In steering toward the point that he wants to reach, he comes at it at about a 45 degree angle, then he tacks, or turns his boat about 90 degrees in the other direction, and after traveling in that direction for a ways, he tacks again back to his original angle.
So what about those ancient multi-masted, multi-sail ships sailed by the likes of Columbus and Magellan? Do they work the same way or does having all those sails confound those principles? For that, I asked Jan Miles, captain of the Pride of Baltimore 2, which is a multi-masted, multi-sail ship. The Pride of Baltimore 2 was built in 1988, and Miles has been its captain from day one. The Pride of Baltimore 2 was built using the same plans as privateer vessels built by the Americans for the War of 1812.

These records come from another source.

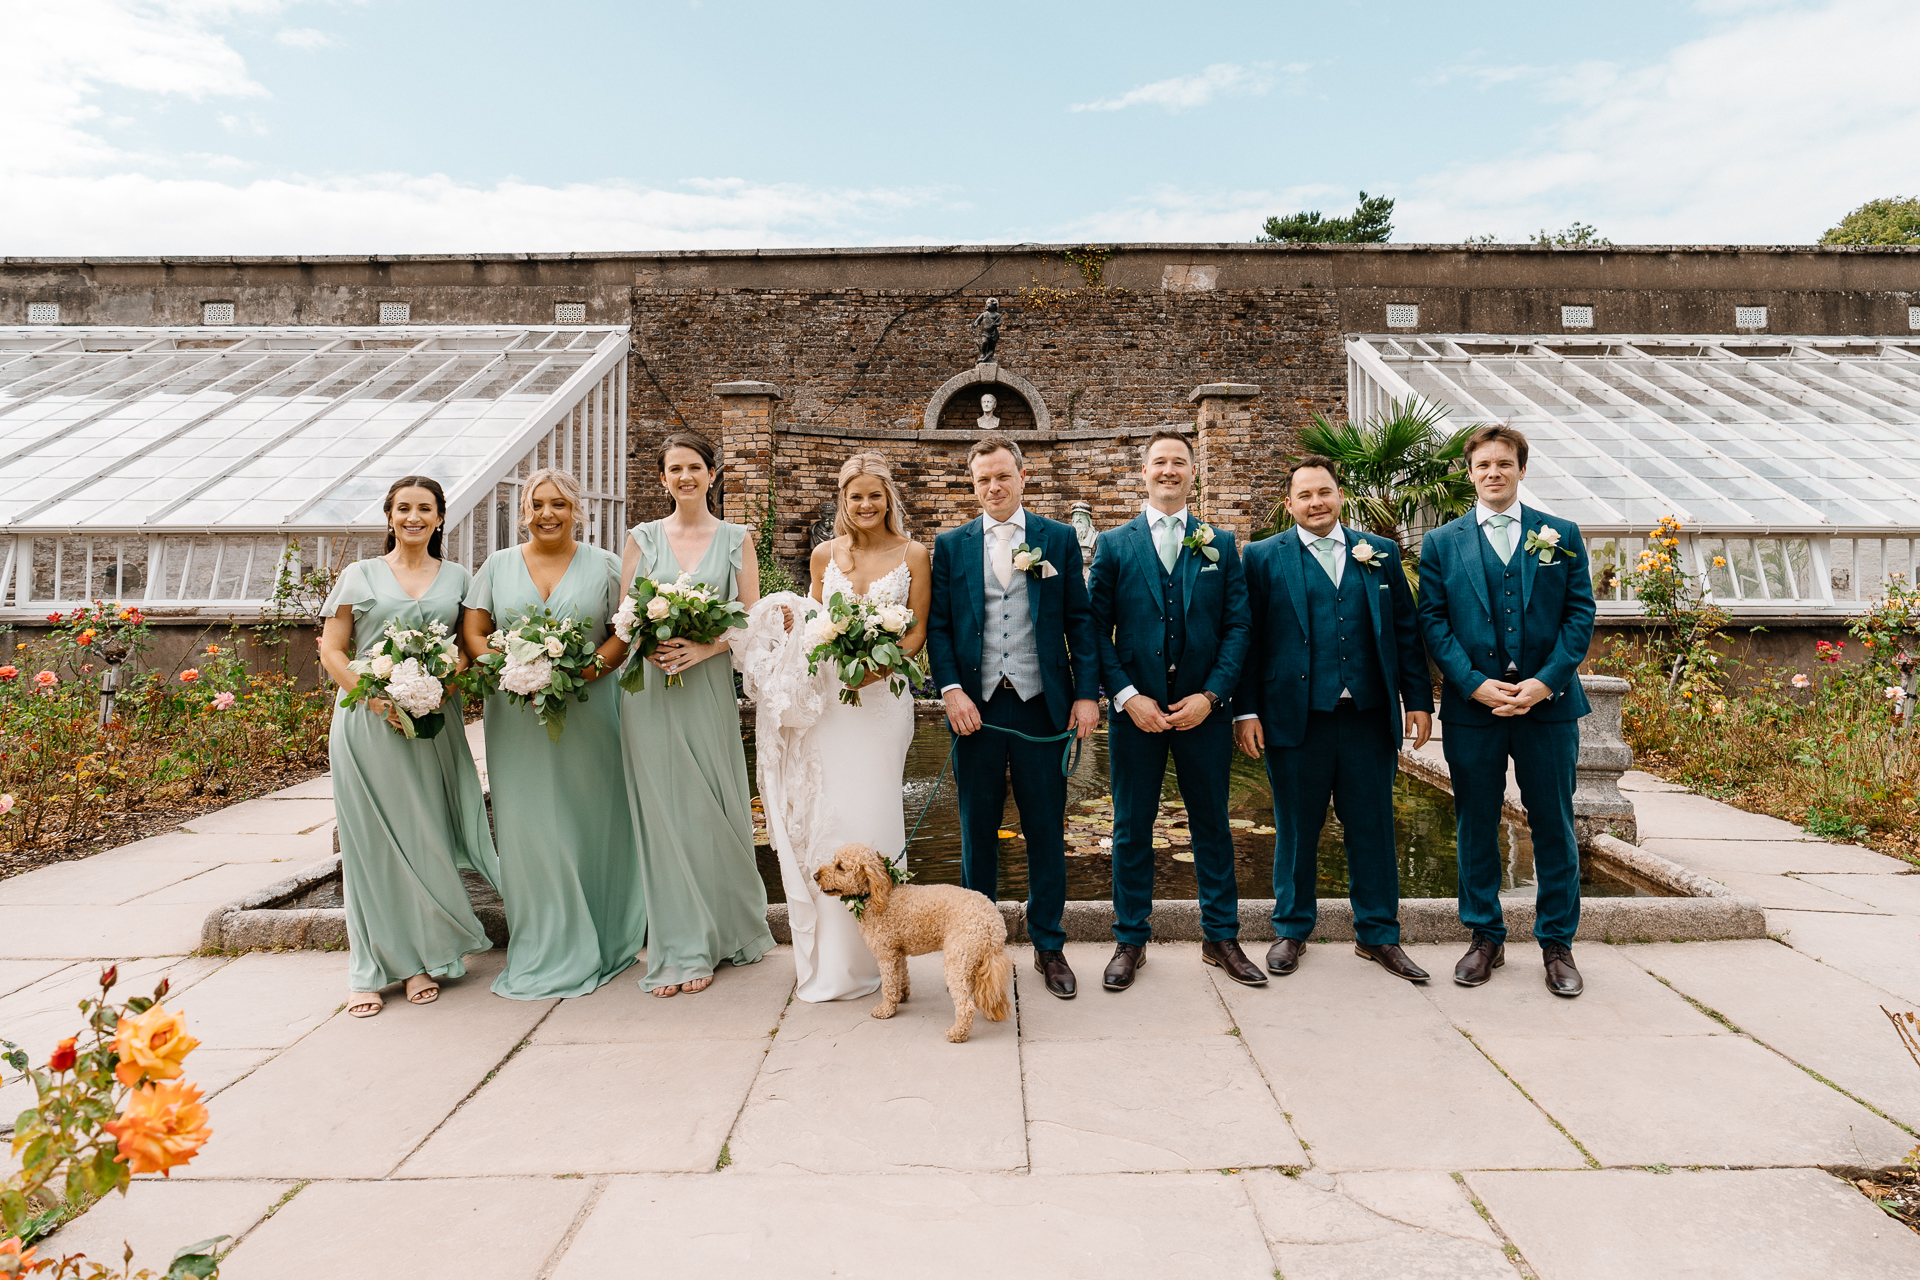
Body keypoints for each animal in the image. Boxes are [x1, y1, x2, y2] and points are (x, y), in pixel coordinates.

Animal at [814, 844, 1013, 1043]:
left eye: (840, 866)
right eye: (833, 861)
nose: (815, 876)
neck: (876, 894)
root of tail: (993, 922)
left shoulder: (886, 954)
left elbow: (888, 984)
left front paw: (886, 1009)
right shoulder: (897, 951)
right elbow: (901, 975)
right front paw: (901, 996)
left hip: (958, 958)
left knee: (966, 1005)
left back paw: (957, 1033)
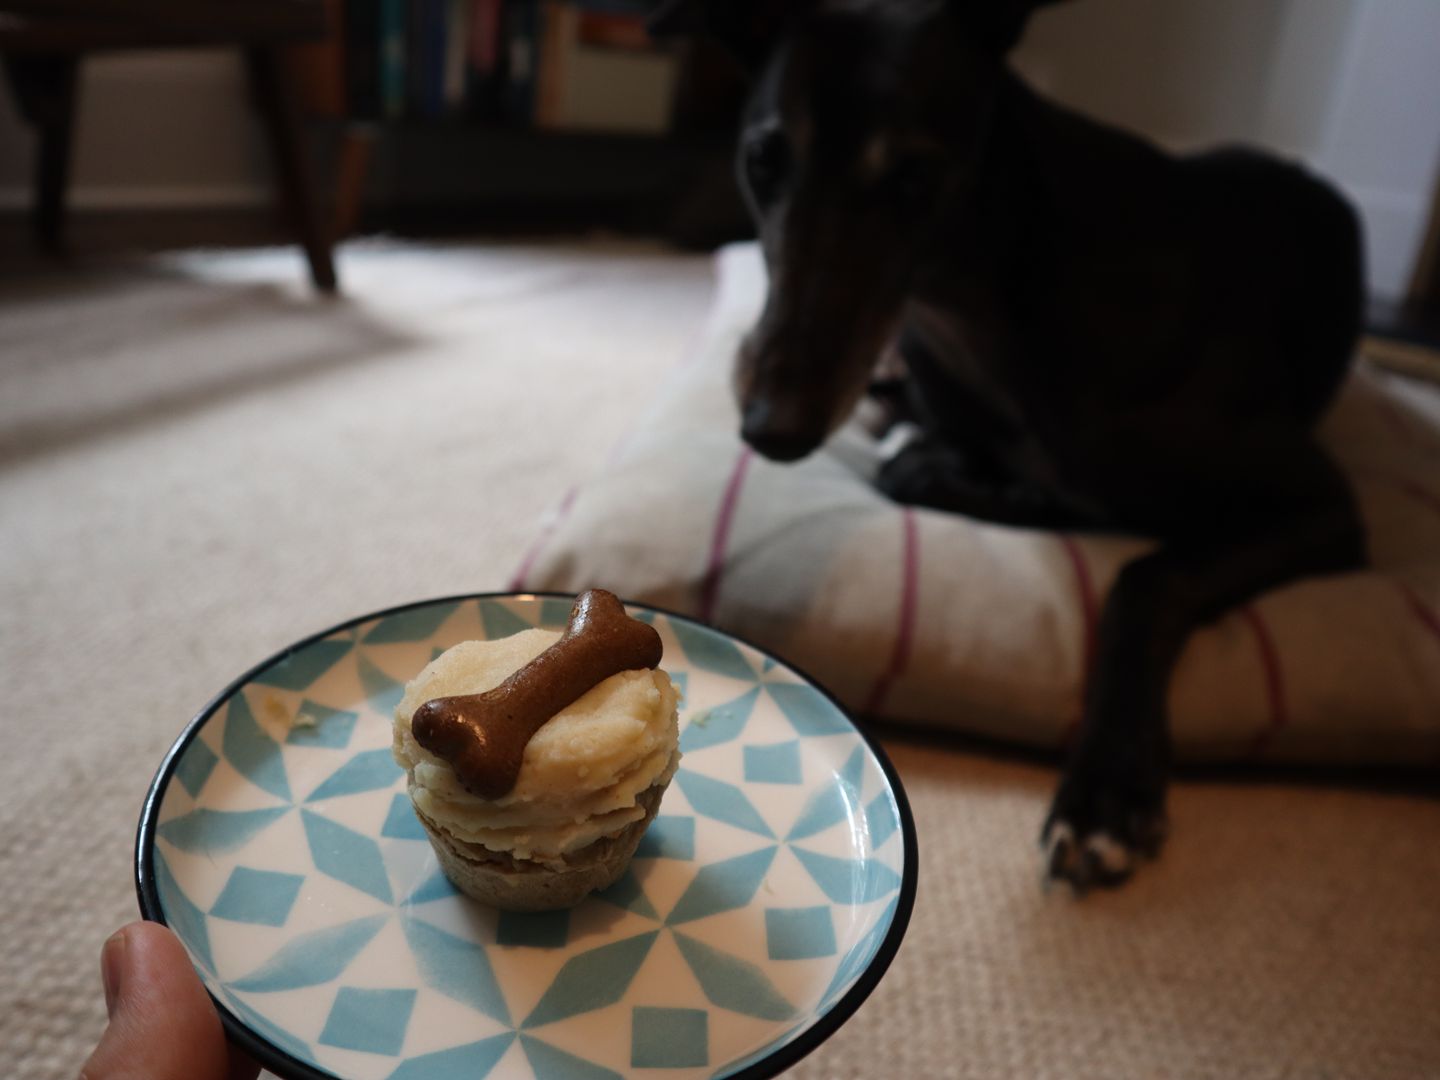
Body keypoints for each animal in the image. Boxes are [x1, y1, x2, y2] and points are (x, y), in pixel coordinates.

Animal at [648, 0, 1365, 887]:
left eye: (915, 177)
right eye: (762, 160)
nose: (772, 427)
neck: (977, 308)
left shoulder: (1322, 501)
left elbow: (1146, 576)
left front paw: (1105, 794)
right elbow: (926, 469)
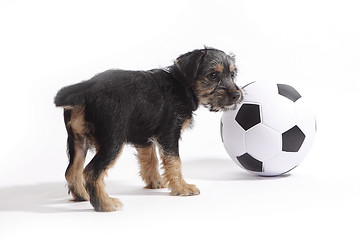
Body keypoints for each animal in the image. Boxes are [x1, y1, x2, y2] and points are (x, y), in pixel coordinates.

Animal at [54, 47, 242, 212]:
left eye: (232, 75)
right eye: (213, 75)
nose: (237, 95)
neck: (181, 84)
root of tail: (86, 90)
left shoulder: (143, 137)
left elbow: (150, 159)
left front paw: (156, 182)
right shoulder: (169, 134)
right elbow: (175, 162)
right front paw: (182, 187)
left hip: (77, 141)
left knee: (72, 171)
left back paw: (82, 195)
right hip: (113, 141)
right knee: (91, 172)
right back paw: (105, 204)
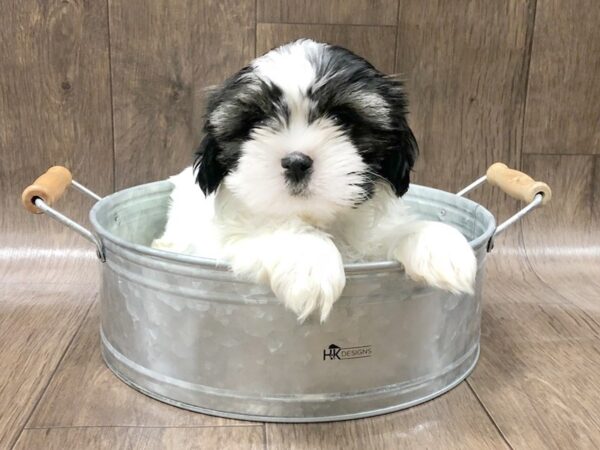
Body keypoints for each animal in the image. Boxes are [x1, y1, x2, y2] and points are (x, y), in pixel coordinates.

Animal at [152, 37, 476, 320]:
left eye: (343, 118)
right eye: (257, 121)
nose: (296, 162)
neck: (317, 218)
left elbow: (392, 232)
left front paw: (437, 243)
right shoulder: (215, 244)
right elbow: (266, 231)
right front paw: (309, 259)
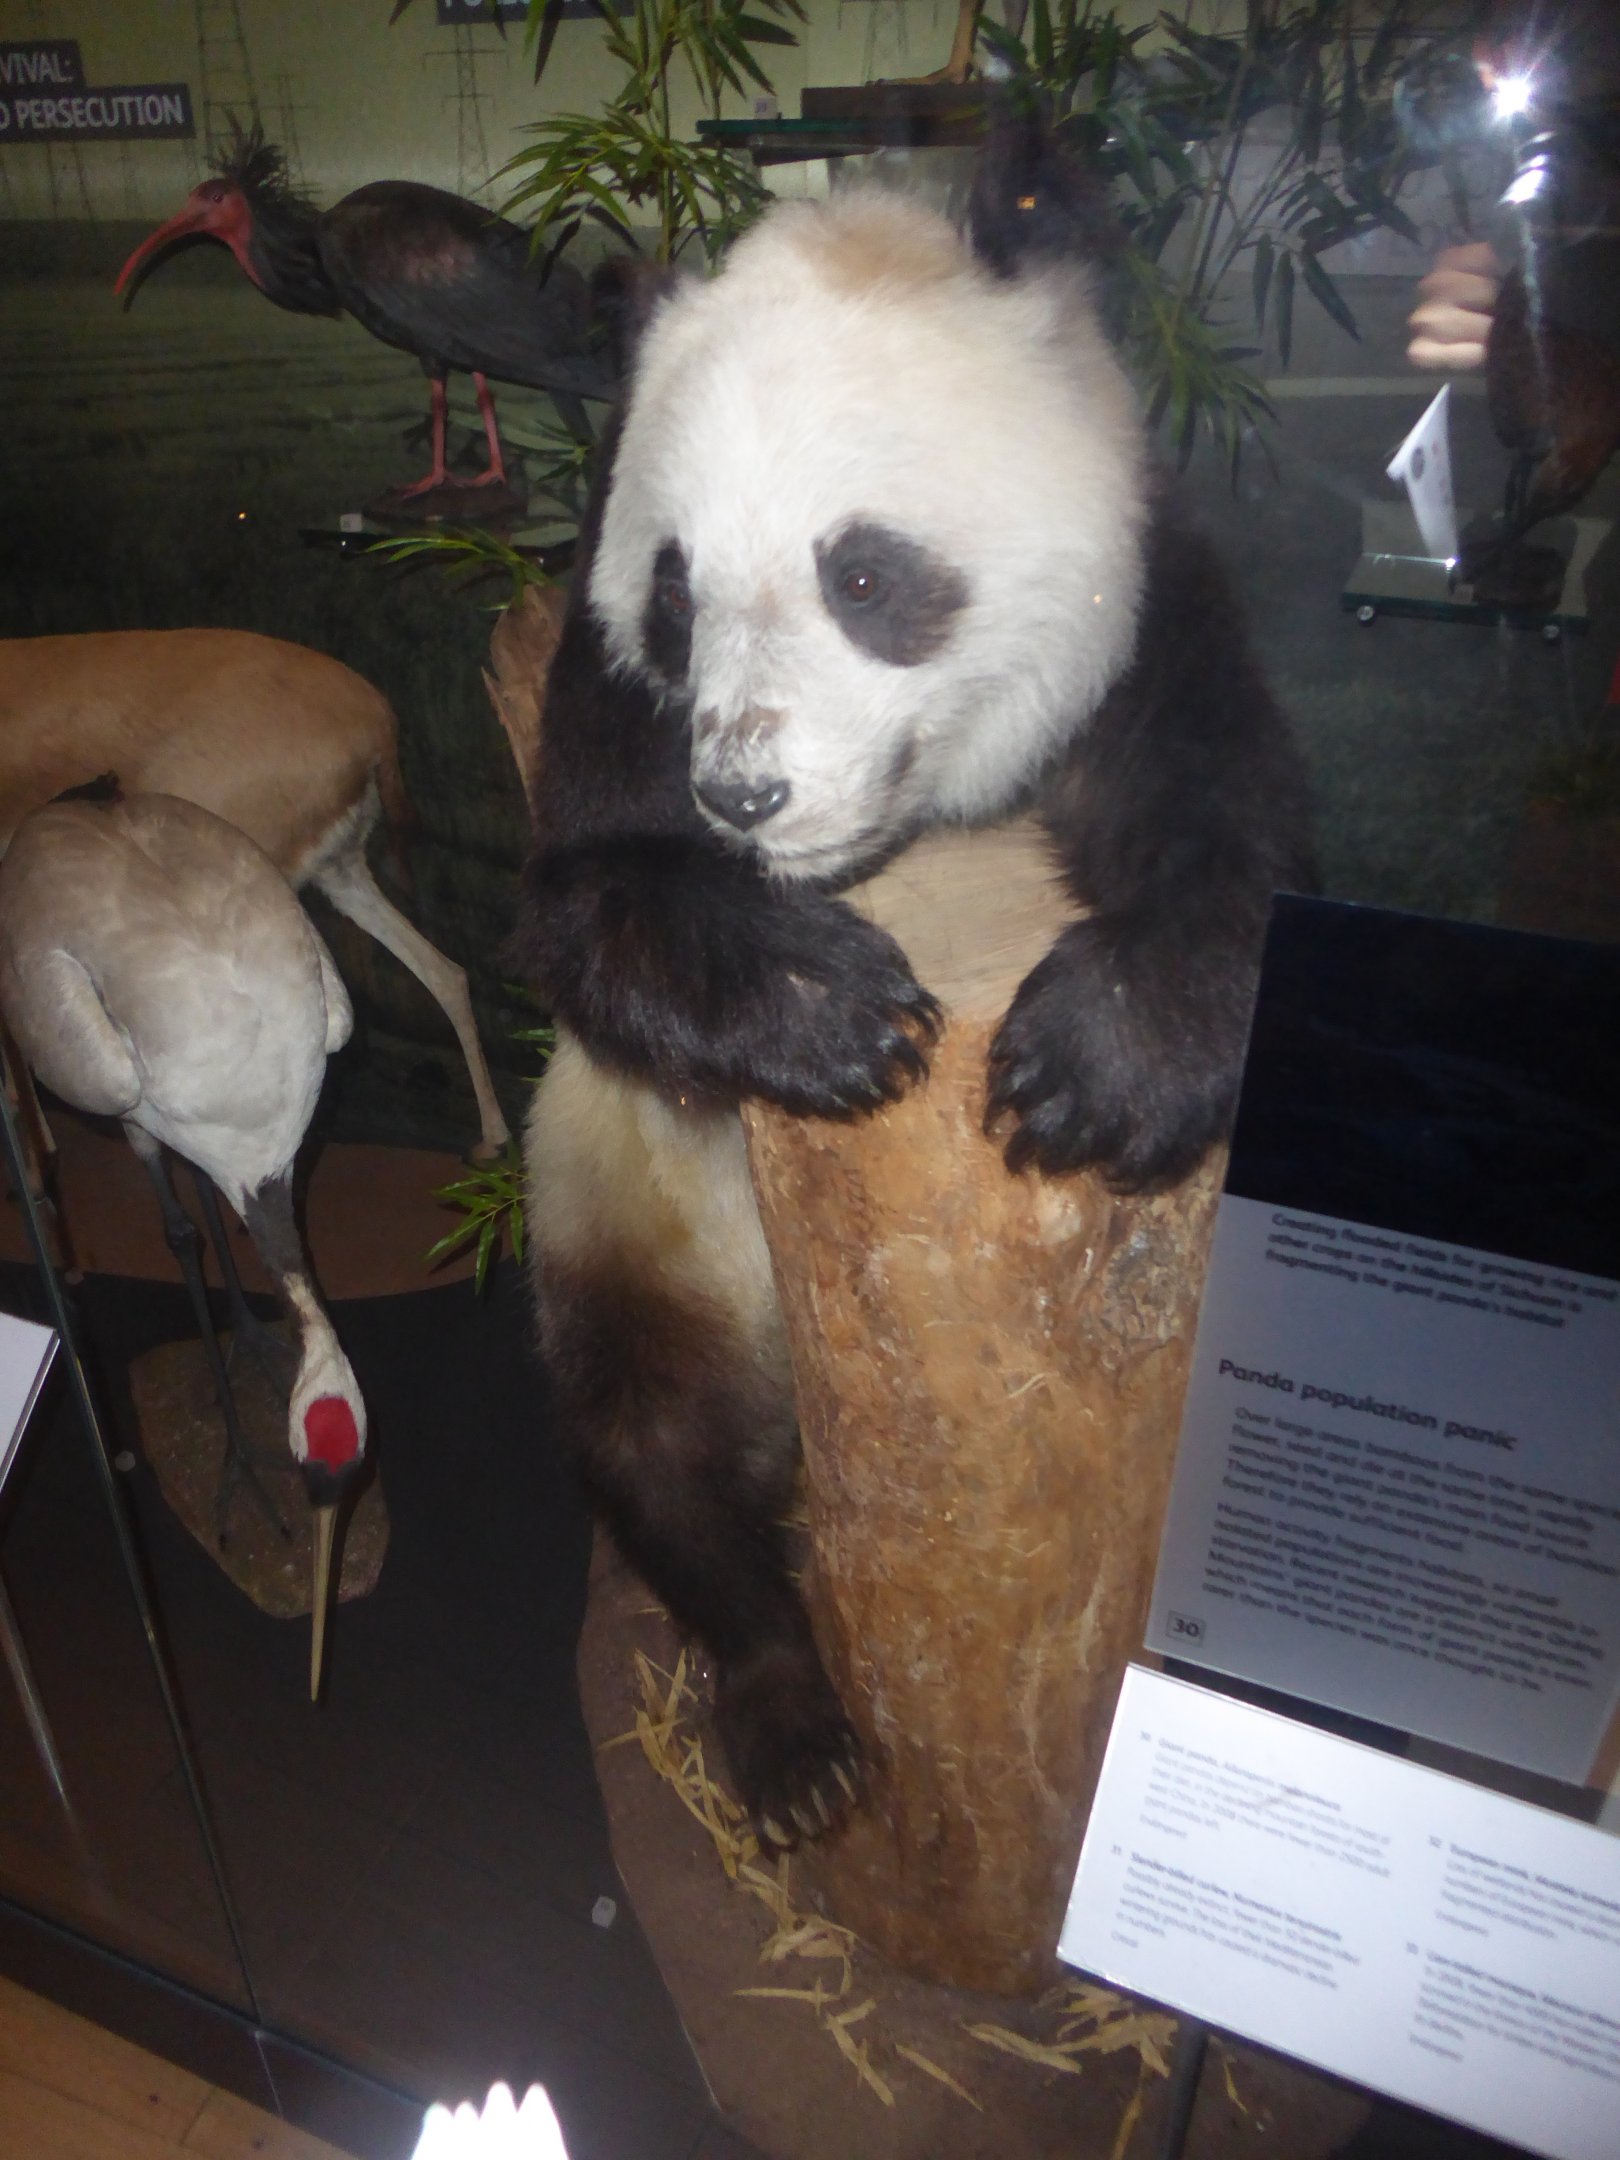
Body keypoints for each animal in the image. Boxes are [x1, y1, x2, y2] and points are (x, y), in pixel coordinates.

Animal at [516, 128, 1315, 1850]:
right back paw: (791, 1720)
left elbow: (1232, 810)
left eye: (866, 574)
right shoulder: (607, 674)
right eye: (676, 594)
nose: (745, 795)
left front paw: (1105, 1066)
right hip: (617, 1219)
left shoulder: (1141, 597)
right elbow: (588, 903)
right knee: (651, 1450)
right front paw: (839, 1014)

Miles explains that the hydrodynamics and aerodynamics of a square-rigged (they use square sails) tall ship are the same as today’s smaller, single-sail boats. But, while the principles may be the same, the practice is a quite a bit different. The multi-masted ships still form and position their sails into an airfoil shape, they still rely on the keel’s counter force, they just don’t get the same results as today’s modern sailboats.
Ancient mariners had a basic working knowledge of how wind powered their ship and how to position their sail and their ship to best take advantage of it, but they didn’t understand the physics of an airfoil and how it works.
Today’s modern boats are built with airfoil technology maximized into their design. Modern sails are cut to form the most efficient airfoil. Same goes for their keels. Ancient sails and keels were not.
“Modern sailboats can sail into the wind at an angle as close as 45 degrees,” Miles says. “The old ships could only sail into the wind at about 60 degrees.”